Кроме этого любопытного исключения, заключенные постепенно выходят из-под контроля. Утренняя тройка охранников решает, что заключенные несерьезно относятся к их власти и поэтому не слушаются. Они приходят к выводу, что пора принять жесткие меры. Во-первых, они устанавливают часы утренней работы. Например, сегодня заключенным предстоит вымыть стены и полы в тюрьме. Затем, в первом порыве коллективной творческой мести, охранники забирают одеяла с кроватей заключенных из первой и второй камер, выносят их из здания, и волочат их по кустам, пока одеяла не покрываются шипами и колючками.
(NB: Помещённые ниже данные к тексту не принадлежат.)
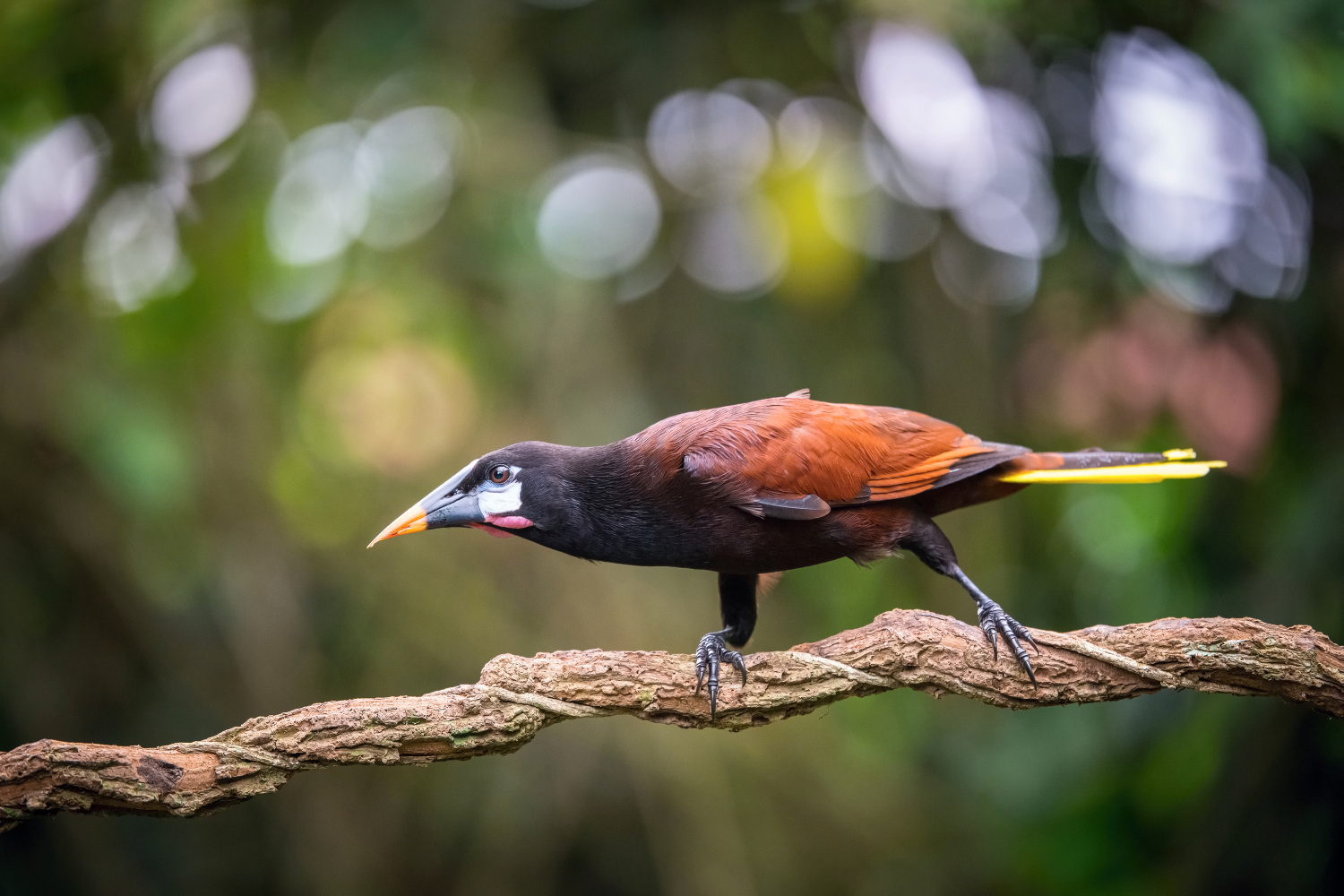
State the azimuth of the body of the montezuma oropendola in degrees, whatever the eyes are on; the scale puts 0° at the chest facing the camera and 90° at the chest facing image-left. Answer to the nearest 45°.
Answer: approximately 90°
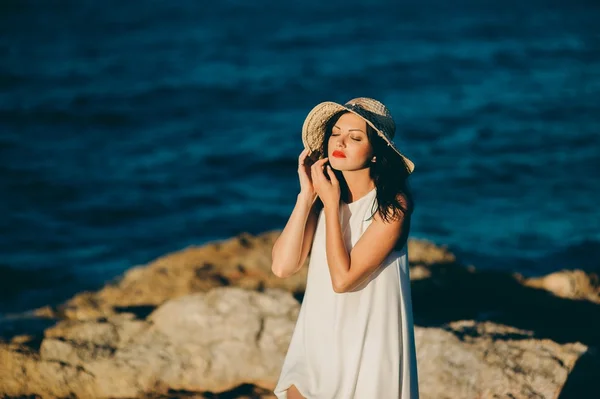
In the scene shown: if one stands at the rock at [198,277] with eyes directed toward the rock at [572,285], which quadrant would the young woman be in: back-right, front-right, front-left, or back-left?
front-right

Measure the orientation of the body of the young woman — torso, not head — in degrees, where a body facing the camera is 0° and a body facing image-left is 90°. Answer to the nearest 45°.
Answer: approximately 45°

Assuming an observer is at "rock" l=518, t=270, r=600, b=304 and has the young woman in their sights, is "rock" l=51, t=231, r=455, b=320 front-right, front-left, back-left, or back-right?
front-right

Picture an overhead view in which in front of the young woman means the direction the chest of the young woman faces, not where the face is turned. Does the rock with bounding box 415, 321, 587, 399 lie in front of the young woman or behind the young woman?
behind

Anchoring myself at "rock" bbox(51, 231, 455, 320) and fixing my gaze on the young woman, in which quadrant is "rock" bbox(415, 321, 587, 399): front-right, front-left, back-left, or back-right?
front-left

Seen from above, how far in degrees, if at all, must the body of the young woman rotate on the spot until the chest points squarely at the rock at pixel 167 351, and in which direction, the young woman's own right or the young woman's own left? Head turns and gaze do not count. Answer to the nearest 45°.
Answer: approximately 90° to the young woman's own right

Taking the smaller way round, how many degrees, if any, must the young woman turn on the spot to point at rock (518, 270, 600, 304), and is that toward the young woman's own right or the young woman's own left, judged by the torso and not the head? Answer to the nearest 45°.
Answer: approximately 180°

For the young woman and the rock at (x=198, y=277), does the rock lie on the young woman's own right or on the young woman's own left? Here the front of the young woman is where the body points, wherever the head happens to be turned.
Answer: on the young woman's own right
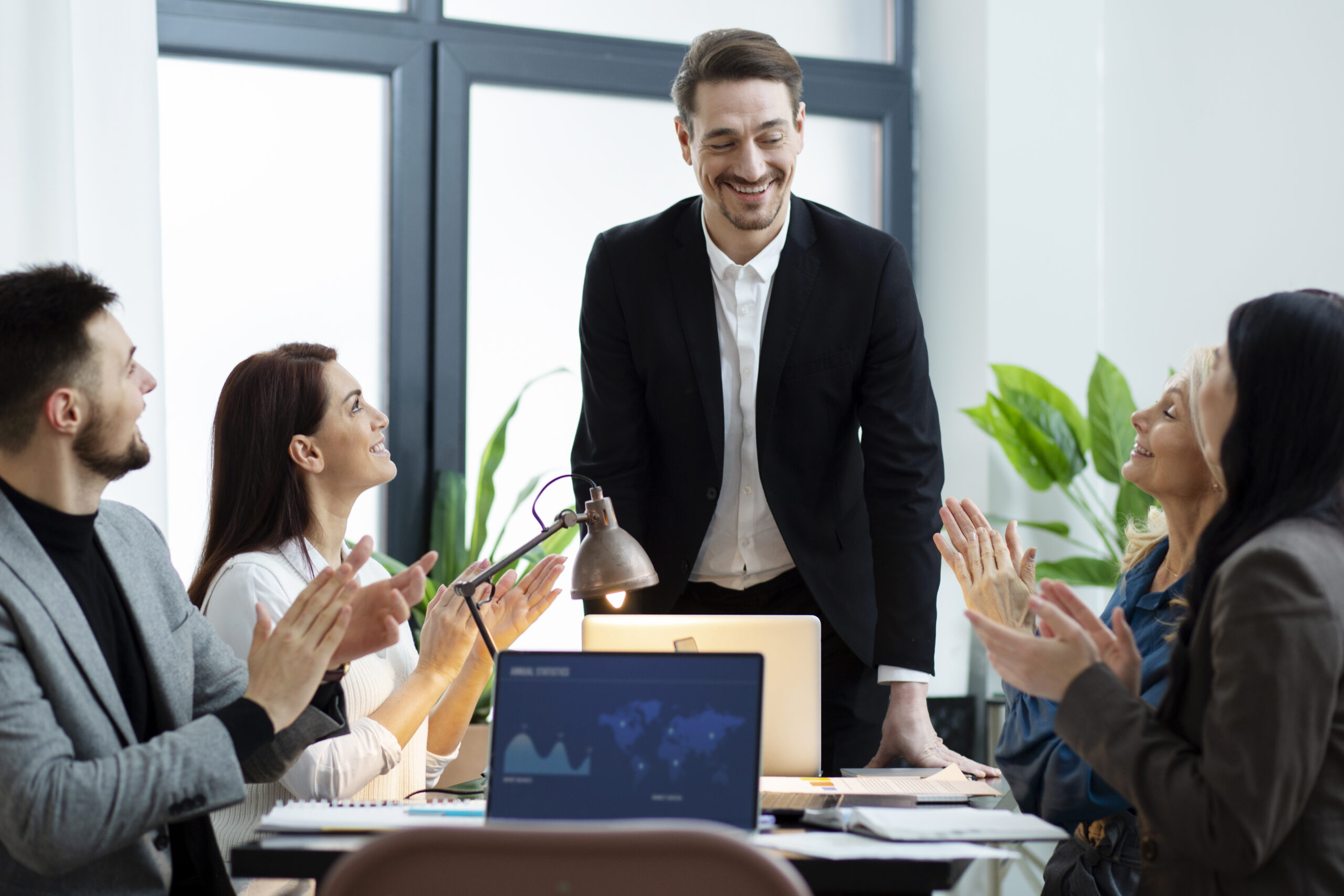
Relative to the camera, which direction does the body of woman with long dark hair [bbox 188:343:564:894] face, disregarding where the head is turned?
to the viewer's right

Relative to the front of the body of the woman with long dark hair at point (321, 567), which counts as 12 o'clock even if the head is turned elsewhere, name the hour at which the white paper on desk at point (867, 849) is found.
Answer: The white paper on desk is roughly at 2 o'clock from the woman with long dark hair.

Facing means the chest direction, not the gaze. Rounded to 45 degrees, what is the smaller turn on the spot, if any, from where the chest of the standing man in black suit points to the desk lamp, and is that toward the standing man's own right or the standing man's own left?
0° — they already face it

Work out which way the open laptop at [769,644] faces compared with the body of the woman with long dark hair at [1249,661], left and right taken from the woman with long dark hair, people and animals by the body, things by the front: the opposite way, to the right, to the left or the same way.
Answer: to the right

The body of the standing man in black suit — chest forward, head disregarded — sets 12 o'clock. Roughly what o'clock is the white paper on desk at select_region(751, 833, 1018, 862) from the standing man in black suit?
The white paper on desk is roughly at 12 o'clock from the standing man in black suit.

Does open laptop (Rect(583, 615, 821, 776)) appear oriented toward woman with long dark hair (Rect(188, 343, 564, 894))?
no

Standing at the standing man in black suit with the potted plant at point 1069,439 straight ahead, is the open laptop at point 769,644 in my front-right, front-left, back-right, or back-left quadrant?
back-right

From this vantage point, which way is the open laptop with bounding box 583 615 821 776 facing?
away from the camera

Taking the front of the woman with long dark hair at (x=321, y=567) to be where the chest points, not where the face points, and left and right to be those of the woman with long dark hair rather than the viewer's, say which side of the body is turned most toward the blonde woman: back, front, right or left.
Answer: front

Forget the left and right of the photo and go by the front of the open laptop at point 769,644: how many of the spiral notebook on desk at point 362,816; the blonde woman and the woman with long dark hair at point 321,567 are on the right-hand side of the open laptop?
1

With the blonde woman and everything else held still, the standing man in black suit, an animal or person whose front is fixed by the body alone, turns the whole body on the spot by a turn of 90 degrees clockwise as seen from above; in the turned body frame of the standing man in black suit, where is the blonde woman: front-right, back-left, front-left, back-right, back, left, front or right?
back-left

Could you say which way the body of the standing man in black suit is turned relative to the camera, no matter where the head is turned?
toward the camera

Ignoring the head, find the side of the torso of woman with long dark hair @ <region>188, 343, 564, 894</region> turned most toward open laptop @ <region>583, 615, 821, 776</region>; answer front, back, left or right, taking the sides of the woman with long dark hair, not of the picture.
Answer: front

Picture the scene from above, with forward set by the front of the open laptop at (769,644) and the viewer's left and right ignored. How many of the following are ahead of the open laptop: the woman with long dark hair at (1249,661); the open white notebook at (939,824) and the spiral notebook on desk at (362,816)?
0

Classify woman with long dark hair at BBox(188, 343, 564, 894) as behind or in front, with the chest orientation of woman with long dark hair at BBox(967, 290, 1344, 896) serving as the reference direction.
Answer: in front

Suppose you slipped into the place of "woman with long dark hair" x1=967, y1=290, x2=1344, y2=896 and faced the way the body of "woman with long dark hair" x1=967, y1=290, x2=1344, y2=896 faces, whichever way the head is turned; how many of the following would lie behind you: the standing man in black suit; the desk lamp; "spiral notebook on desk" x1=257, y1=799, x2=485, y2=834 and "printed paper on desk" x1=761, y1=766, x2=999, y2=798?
0
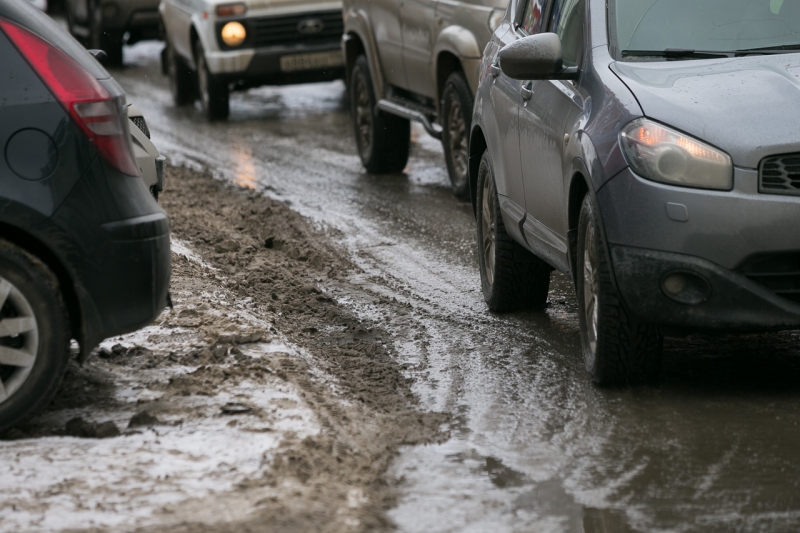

Если заключенные не хотят быть исколоты, им придется потратить не меньше часа на то, чтобы вытащить колючки, — конечно, если они хотят спать под одеялами. Заключенный № 5704 выходит из себя и возмущается бессмысленностью этого занятия. Как раз этого и добивались охранники. Бессмысленные и бесполезные задания — необходимый атрибут их власти. Охранники хотят наказать мятежников и заставить всех остальных слушаться. Отказавшийся было выполнять бессмысленную работу № 5704 соглашается — он думает, что этим задобрит охранника Сероса и заработает сигарету. Поэтому он начинает послушно выбирать сотни колючек из одеяла. Смысл этой работы — порядок, контроль и власть: кому она принадлежит и кто хочет ее получить.
Охранник Серос спрашивает: «В этой тюрьме вы получаете только лучшее, согласны?»
Заключенные невнятно бормочут, изображая согласие.
«Вы совершенно правы, господин надзиратель», — отвечает голос из третьей камеры.
Но № 8612, только что выпущенный из карцера и вернувшийся во вторую камеру, высказывает другое мнение: «Да пошел ты в жопу, господин надзиратель».
Ему приказывают закрыть свою грязную пасть.
Это — первые ругательства, прозвучавшие в ходе эксперимента. Я ожидал, что охранники будут часто ругаться, чтобы соответствовать роли «крутых мачо», но ошибся. Однако Дуг-8612 без всякого смущения начинает сыпать ругательствами.
Охранник Серос: «Мне было странно командовать. Я чувствовал, что мы все равны. Вместо этого я заставлял заключенных кричать друг другу: „Ты — куча дерьма!“ Я не верил своим ушам, когда они послушно снова и снова повторяли это по моей команде» [65].
Венди добавил: «Я заметил, что вошел в роль охранника. Я не испытывал неловкости; наоборот, я стал более властным. Заключенные не слушались, и я хотел наказать их за то, что они разрушают нашу систему»[66].
Следующие признаки непослушания проявляет небольшая группа заключенных, Стью-819, Пол-5704, и впервые 7258, прежде послушный Хабби. Они срывают со своих роб идентификационные номера и громко протестуют против недопустимых условий содержания. Охранники немедленно принимают ответные меры — приказывают им раздеться догола и находиться в таком виде, пока их номера не будут пришиты обратно. Охранники отступают в свою комнату, они все еще не привыкли к собственному превосходству. Пока они нетерпеливо ждут конца своей слишком длинной первой смены, во дворе повисает зловещая тишина.